> _Problem statement_:
State how many lines of the material below contain the word "config". Add nothing else.

> _Available data_:
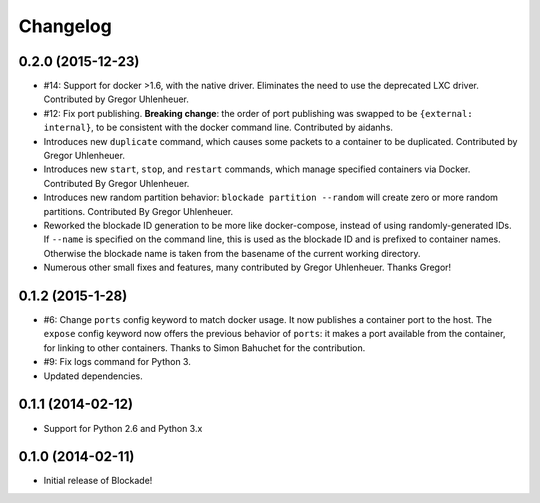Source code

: Changelog
=========

0.2.0 (2015-12-23)
------------------
- #14: Support for docker >1.6, with the native driver. Eliminates the need
  to use the deprecated LXC driver. Contributed by Gregor Uhlenheuer.
- #12: Fix port publishing. **Breaking change**: the order of port publishing was
  swapped to be ``{external: internal}``, to be consistent with the docker
  command line. Contributed by aidanhs.
- Introduces new ``duplicate`` command, which causes some packets to a container
  to be duplicated. Contributed by Gregor Uhlenheuer.
- Introduces new ``start``, ``stop``, and ``restart`` commands, which manage
  specified containers via Docker. Contributed By Gregor Uhlenheuer.
- Introduces new random partition behavior: ``blockade partition --random`` will
  create zero or more random partitions. Contributed By Gregor Uhlenheuer.
- Reworked the blockade ID generation to be more like docker-compose, instead
  of using randomly-generated IDs. If ``--name`` is specified on the command
  line, this is used as the blockade ID and is prefixed to container names.
  Otherwise the blockade name is taken from the basename of the current
  working directory.
- Numerous other small fixes and features, many contributed by Gregor
  Uhlenheuer. Thanks Gregor!


0.1.2 (2015-1-28)
-----------------

- #6: Change ``ports`` config keyword to match docker usage. It now publishes a
  container port to the host. The ``expose`` config keyword now offers the
  previous behavior of ``ports``: it makes a port available from the container,
  for linking to other containers. Thanks to Simon Bahuchet for the
  contribution.
- #9: Fix logs command for Python 3.
- Updated dependencies.


0.1.1 (2014-02-12)
------------------

- Support for Python 2.6 and Python 3.x


0.1.0 (2014-02-11)
------------------

- Initial release of Blockade!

> _The completed task_:
2